Bei jedem Import werden Sie aufgefordert, eine Quelle für die Kontakte in dieser Datei anzugeben. Sie können eine bestehende Quelle auswählen oder eine neue erstellen. Verwenden Sie einen Namen, der aussagekräftig und nachvollziehbar ist. Etwas wie „Kundendatei-Export 2025-03" oder „Fachmesse Brüssel 2025" ist viel nützlicher als ein generisches Label.

Manuell hinzugefügt

Wenn Sie einen Kontakt manuell hinzufügen, weisen Sie zum Zeitpunkt der Erstellung eine Quelle zu. Dies ist eine gute Gelegenheit, den konkreten Kontext festzuhalten, zum Beispiel „Anmeldeliste Veranstaltung XYZ" oder „Persönliche Anfrage auf Konferenz".


Können Kontakte ihre Quelle sehen?

Nein. Quellen sind intern für Ihr Konto. Kontakte sehen sie nie. Sie existieren, um Ihnen zu helfen, die Herkunft Ihrer Daten für Ihre eigenen Unterlagen und für die DSGVO-Compliance nachzuverfolgen.


Ein Kontakt kann mehrere Quellen haben

Wenn sich dieselbe Person über ein Opt-in-Formular anmeldet und später erneut aus einer Kundendatei importiert wird, werden beide Quellen seinem Profil hinzugefügt. Quellen werden nie überschrieben; sie werden kumuliert. Dies gibt Ihnen ein vollständiges Bild aller Berührungspunkte, über die ein Kontakt in Ihre Datenbank gelangt ist.

DSGVO Wenn ein Kontakt einen Auskunftsantrag nach DSGVO stellt, sind Sie verpflichtet, ihm mitzuteilen, welche personenbezogenen Daten Sie über ihn speichern und woher diese stammen. Ihr Quellenfeld ist genau dort, wo diese Informationen leben. Halten Sie Ihre Quellennamen klar und nachvollziehbar.

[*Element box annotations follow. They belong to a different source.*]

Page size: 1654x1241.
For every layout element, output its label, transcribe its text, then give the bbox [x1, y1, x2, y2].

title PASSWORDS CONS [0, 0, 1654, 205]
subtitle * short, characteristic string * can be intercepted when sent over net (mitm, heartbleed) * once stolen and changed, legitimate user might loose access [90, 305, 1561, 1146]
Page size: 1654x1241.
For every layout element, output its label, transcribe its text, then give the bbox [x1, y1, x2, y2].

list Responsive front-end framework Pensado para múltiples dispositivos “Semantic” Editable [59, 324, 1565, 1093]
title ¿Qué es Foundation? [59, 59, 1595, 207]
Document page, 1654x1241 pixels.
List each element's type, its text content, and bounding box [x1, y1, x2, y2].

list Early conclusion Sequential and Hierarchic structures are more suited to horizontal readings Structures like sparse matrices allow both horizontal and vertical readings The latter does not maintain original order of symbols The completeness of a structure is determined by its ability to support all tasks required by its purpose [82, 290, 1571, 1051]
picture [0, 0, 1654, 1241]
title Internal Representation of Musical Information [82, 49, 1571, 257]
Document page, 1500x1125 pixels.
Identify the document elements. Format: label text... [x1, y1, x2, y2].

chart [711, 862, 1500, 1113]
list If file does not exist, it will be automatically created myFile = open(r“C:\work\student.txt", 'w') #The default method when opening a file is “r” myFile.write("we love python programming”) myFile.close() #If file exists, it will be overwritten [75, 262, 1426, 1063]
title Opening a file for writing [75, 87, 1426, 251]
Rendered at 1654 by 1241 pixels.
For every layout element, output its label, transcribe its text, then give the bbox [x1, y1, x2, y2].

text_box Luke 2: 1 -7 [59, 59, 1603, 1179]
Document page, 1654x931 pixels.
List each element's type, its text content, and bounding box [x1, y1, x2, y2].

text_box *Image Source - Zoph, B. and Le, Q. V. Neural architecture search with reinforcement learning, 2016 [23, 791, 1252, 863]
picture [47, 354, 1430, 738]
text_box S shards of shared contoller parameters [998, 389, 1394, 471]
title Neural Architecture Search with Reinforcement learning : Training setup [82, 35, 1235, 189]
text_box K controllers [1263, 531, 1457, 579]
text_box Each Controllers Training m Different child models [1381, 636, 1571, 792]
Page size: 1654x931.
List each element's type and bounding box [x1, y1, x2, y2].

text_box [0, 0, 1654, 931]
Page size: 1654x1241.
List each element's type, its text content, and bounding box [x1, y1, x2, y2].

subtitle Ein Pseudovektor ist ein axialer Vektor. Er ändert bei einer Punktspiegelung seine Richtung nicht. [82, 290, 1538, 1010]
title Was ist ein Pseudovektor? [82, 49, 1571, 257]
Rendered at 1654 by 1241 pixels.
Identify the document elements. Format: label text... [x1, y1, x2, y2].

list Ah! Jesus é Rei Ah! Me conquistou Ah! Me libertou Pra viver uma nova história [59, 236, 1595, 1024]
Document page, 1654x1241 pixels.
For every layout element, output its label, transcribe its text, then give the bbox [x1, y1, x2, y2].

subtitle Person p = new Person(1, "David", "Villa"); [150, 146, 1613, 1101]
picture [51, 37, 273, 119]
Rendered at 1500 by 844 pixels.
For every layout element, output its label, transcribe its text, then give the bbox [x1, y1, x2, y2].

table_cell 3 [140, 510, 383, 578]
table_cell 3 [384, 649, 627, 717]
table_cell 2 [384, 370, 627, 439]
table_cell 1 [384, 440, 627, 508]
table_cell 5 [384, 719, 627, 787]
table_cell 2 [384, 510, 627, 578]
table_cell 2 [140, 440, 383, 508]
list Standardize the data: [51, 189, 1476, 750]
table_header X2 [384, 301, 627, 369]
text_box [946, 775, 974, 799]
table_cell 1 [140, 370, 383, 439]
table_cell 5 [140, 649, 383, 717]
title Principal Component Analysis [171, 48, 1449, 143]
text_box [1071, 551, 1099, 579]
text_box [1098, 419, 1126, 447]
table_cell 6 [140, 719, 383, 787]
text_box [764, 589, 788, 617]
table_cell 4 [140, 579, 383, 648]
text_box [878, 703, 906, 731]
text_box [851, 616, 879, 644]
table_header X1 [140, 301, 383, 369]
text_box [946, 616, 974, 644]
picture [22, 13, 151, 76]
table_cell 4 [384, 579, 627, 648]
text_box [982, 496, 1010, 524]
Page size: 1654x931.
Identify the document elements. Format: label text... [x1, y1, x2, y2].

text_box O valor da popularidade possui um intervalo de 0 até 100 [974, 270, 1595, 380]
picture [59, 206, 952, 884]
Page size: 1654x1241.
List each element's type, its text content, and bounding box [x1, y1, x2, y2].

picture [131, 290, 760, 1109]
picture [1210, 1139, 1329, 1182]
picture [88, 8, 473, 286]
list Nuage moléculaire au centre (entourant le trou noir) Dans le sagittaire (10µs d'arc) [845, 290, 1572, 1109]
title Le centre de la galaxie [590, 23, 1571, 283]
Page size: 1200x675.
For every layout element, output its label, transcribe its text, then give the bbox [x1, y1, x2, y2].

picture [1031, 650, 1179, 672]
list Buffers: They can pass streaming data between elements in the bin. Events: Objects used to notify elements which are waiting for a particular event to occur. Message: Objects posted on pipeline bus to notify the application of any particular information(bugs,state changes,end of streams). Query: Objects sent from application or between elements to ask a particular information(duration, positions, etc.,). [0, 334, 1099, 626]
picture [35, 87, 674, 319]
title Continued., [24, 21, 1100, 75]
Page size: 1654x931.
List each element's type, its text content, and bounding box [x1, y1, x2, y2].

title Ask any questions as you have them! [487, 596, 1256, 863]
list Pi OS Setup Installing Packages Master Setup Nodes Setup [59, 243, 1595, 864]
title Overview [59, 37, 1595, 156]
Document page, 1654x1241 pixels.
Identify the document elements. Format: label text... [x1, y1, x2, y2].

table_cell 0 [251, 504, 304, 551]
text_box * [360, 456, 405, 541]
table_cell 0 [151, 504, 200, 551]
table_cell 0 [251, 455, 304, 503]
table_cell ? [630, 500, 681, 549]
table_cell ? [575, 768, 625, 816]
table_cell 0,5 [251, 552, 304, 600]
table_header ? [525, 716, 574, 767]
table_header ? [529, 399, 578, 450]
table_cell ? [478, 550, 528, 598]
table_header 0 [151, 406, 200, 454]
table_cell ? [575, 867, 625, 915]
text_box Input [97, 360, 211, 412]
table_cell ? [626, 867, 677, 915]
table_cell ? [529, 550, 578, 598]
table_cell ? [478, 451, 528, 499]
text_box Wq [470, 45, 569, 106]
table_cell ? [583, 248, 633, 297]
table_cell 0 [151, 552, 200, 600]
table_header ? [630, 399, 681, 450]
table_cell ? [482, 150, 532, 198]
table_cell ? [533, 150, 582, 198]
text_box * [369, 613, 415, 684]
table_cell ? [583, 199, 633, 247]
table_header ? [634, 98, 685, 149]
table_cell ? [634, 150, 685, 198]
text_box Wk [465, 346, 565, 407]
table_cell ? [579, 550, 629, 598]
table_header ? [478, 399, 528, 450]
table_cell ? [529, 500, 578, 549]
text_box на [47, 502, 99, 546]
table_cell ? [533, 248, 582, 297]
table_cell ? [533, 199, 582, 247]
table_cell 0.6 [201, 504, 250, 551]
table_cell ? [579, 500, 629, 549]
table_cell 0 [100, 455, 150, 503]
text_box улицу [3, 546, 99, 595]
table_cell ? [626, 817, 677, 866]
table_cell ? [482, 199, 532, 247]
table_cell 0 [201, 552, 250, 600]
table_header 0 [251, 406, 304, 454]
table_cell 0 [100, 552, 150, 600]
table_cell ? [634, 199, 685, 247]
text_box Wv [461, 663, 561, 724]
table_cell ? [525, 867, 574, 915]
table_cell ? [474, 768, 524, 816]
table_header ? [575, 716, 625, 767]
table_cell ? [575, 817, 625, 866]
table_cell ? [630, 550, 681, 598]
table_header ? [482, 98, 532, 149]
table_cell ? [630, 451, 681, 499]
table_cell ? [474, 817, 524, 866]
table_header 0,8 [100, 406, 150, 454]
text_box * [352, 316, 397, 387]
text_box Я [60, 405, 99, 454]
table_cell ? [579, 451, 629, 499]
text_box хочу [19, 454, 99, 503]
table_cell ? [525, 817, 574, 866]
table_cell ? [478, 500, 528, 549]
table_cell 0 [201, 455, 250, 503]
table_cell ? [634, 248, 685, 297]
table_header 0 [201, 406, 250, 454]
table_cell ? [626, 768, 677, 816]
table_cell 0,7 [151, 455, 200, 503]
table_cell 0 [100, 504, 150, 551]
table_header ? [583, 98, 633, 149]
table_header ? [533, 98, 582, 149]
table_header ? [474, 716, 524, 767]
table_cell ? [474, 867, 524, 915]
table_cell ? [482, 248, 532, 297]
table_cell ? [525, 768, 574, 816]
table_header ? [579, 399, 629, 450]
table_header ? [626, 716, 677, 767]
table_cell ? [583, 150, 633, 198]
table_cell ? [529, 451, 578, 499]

Häufige Fehler, die Sie vermeiden sollten

Generische Quellennamen verwenden

Eine Quelle namens „Import" oder „Website" sagt Ihnen sechs Monate später nichts Nützliches mehr. Eine Quelle namens „Newsletter-Anmeldung über Homepage Q1 2025" sagt Ihnen genau, woher diese Kontakte stammen. Nehmen Sie sich einen Moment Zeit, um beim Erstellen von Quellennamen spezifisch zu sein.

Manuelle Kontakthinzufügungen nicht erfassen

Wenn Sie einen Kontakt nach einem Telefonat, Meeting oder einer persönlichen Anfrage hinzufügen, erfassen Sie ihn sofort mit einer spezifischen Quelle. Vage oder fehlende Quellen bei manuell hinzugefügten Kontakten sind eine häufige DSGVO-Schwachstelle, da Sie die Herkunft der Daten dieses Kontakts nicht nachweisen können.

Annehmen, dass Sie Quellen bearbeiten oder löschen können

Quellen werden Kontakten angehängt und sind Teil Ihres DSGVO-Audit-Trails. Sie können die einem früheren Import zugewiesene Quelle nicht bearbeiten oder rückwirkend ändern. Setzen Sie sie zum Zeitpunkt des Imports korrekt.